- GIVEN TEXT
Thursday, 21 January 2010

Using Excel as Adwords keyword phrase generator

If you use keyword phrases of three or more words in Google Adwords you'll quickly find the number of phrases (combinations of words) becomes unmanageably large, like this:

hotel booking software
hotel booking diary
hotel booking system
inn booking software
inn booking diary
inn booking system
B&B booking software
etc.

Using, say, all combinations of these words to describe 'hotel booking software':

hotel / inn / guesthouse / villa / B&B / motel / campsite / campground
booking / reservation / management / front desk
software / system / tool / calendar / diary

would give you 8 x 4 x 5 = 160 phrases.

Manually generating each phrase would take you an age. But, as with many things in life, Excel can help you.

I'll show you how.

Set up three columns, one for each word in your phrase. If you were a plumber, you might want to bid on phrases like 'fix broken sink', 'mend dripping pipe' and so on. You would lay them out in Excel with all the verbs (fix, repair, mend, etc.) in Column A, all the descriptions (broken, leaking, dripping, etc.) in Column B, and all the things (sink, plumbing, pipe, etc.) in Column C. Like this:



Then paste this monster formula into a cell in a blank column: (Don't paste it in any of the columns you are using to store your words, that'll mess up the calculations.)

=INDIRECT("A"&ROUNDUP((ROW())/PRODUCT(COUNTA($B$1:$B$98),COUNTA($C$1:$C$98)),0))&" "&INDIRECT("B"&MOD(ROUNDUP((ROW())/COUNTA($C$1:$C$98),0)-1,COUNTA($B$1:$B$98))+1)&" "&INDIRECT("C"&MOD(ROUNDUP((ROW()),0)-1,COUNTA($C$1:$C$98))+1)

Like this:




Then copy the formula down the requisite number of rows. You could calculate that yourself by multiplying the number of verbs x number of descriptions x number of things, or use this formula:

=PRODUCT(COUNTA(A1:A999),COUNTA(B1:B999),COUNTA(C1:C999))

Once you have copied down the first formula, you'll have something like this:



all the way down to row 144 where you'd see you final combination of 'replace blocked toilet':




This formula works by building up a different series of cell references for each row in which it appears.

- WHAT TO PRODUCE
Reproduce the entire Excel keyword phrase post word for word. You will not need the records that come next.

- SOURCE DATA
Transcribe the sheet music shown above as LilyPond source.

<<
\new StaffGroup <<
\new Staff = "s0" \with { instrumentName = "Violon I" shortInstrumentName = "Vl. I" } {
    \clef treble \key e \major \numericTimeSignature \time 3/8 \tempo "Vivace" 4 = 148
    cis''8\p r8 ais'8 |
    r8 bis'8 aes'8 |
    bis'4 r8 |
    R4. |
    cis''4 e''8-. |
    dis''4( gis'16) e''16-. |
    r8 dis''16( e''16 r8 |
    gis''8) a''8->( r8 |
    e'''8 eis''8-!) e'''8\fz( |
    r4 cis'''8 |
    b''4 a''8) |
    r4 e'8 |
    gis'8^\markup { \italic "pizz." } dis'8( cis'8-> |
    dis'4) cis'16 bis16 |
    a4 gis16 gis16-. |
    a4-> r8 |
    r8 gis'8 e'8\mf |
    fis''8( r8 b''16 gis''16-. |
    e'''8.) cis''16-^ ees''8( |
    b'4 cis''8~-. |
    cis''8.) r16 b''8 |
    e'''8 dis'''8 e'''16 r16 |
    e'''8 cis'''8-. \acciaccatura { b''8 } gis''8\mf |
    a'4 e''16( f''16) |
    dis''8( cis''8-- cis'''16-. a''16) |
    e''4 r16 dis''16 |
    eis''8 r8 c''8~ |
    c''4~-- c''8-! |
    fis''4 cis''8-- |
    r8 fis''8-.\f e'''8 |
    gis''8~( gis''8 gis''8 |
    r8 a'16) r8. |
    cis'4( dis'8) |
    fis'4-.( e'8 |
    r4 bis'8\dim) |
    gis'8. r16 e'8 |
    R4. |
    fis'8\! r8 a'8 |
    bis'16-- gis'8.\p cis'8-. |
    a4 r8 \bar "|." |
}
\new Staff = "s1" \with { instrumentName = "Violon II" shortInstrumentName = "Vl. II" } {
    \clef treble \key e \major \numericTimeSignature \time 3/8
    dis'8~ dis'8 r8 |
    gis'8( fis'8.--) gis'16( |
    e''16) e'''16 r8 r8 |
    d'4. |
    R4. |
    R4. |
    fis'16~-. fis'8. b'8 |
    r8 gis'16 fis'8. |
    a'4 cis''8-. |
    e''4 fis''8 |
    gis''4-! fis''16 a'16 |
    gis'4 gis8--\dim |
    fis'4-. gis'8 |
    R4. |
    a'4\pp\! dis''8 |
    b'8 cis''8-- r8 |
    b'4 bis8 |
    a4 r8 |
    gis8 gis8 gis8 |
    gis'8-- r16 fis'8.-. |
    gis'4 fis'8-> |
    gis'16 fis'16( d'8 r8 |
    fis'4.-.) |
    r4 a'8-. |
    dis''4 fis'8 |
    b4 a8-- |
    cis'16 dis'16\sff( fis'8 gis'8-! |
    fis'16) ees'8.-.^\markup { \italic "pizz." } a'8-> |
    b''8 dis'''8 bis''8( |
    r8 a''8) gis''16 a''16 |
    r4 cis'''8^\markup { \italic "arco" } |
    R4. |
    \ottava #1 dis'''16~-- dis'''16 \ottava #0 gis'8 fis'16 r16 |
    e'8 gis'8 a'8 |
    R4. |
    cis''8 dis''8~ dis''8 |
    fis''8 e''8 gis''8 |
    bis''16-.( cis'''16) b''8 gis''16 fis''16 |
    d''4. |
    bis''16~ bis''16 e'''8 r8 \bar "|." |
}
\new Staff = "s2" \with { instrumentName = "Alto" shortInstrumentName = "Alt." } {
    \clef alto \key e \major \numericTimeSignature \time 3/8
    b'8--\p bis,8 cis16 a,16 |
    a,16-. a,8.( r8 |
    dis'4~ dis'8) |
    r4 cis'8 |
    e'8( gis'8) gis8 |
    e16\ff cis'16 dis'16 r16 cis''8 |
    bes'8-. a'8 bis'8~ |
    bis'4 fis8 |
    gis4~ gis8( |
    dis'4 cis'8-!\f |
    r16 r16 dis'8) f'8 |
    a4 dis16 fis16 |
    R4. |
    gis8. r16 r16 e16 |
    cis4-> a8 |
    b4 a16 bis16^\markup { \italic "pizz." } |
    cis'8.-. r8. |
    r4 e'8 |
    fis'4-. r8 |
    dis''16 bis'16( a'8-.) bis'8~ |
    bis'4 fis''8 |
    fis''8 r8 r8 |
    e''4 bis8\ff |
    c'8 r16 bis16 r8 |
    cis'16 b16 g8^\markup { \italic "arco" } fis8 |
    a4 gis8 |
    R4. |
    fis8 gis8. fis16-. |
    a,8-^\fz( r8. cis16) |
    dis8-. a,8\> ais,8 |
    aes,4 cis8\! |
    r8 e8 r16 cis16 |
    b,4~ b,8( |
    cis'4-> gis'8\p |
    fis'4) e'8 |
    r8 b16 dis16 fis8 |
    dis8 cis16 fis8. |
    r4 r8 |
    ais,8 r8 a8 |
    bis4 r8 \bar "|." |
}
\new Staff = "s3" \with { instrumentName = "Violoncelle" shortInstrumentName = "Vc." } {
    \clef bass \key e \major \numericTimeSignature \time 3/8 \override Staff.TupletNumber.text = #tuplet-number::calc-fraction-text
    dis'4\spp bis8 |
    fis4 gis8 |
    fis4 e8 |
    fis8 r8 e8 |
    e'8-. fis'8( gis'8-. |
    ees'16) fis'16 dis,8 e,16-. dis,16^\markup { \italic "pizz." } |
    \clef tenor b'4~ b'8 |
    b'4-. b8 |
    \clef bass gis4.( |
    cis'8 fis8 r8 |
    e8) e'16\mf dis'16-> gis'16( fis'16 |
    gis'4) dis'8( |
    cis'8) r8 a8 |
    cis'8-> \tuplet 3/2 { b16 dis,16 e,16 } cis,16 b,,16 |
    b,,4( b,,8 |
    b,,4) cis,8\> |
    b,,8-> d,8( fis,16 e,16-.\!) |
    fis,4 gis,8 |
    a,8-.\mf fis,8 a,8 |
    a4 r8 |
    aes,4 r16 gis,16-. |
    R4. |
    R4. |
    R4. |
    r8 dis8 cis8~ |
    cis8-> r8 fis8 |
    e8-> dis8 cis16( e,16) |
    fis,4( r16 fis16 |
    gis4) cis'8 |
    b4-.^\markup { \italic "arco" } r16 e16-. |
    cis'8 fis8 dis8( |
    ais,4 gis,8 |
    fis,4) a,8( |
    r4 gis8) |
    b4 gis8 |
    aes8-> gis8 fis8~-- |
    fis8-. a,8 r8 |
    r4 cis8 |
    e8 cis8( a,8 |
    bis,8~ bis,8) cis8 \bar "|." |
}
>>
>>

- OUTPUT FOR THIS TASK
Thursday, 21 January 2010

Using Excel as Adwords keyword phrase generator

If you use keyword phrases of three or more words in Google Adwords you'll quickly find the number of phrases (combinations of words) becomes unmanageably large, like this:

hotel booking software
hotel booking diary
hotel booking system
inn booking software
inn booking diary
inn booking system
B&B booking software
etc.

Using, say, all combinations of these words to describe 'hotel booking software':

hotel / inn / guesthouse / villa / B&B / motel / campsite / campground
booking / reservation / management / front desk
software / system / tool / calendar / diary

would give you 8 x 4 x 5 = 160 phrases.

Manually generating each phrase would take you an age. But, as with many things in life, Excel can help you.

I'll show you how.

Set up three columns, one for each word in your phrase. If you were a plumber, you might want to bid on phrases like 'fix broken sink', 'mend dripping pipe' and so on. You would lay them out in Excel with all the verbs (fix, repair, mend, etc.) in Column A, all the descriptions (broken, leaking, dripping, etc.) in Column B, and all the things (sink, plumbing, pipe, etc.) in Column C. Like this:



Then paste this monster formula into a cell in a blank column: (Don't paste it in any of the columns you are using to store your words, that'll mess up the calculations.)

=INDIRECT("A"&ROUNDUP((ROW())/PRODUCT(COUNTA($B$1:$B$98),COUNTA($C$1:$C$98)),0))&" "&INDIRECT("B"&MOD(ROUNDUP((ROW())/COUNTA($C$1:$C$98),0)-1,COUNTA($B$1:$B$98))+1)&" "&INDIRECT("C"&MOD(ROUNDUP((ROW()),0)-1,COUNTA($C$1:$C$98))+1)

Like this:




Then copy the formula down the requisite number of rows. You could calculate that yourself by multiplying the number of verbs x number of descriptions x number of things, or use this formula:

=PRODUCT(COUNTA(A1:A999),COUNTA(B1:B999),COUNTA(C1:C999))

Once you have copied down the first formula, you'll have something like this:



all the way down to row 144 where you'd see you final combination of 'replace blocked toilet':




This formula works by building up a different series of cell references for each row in which it appears.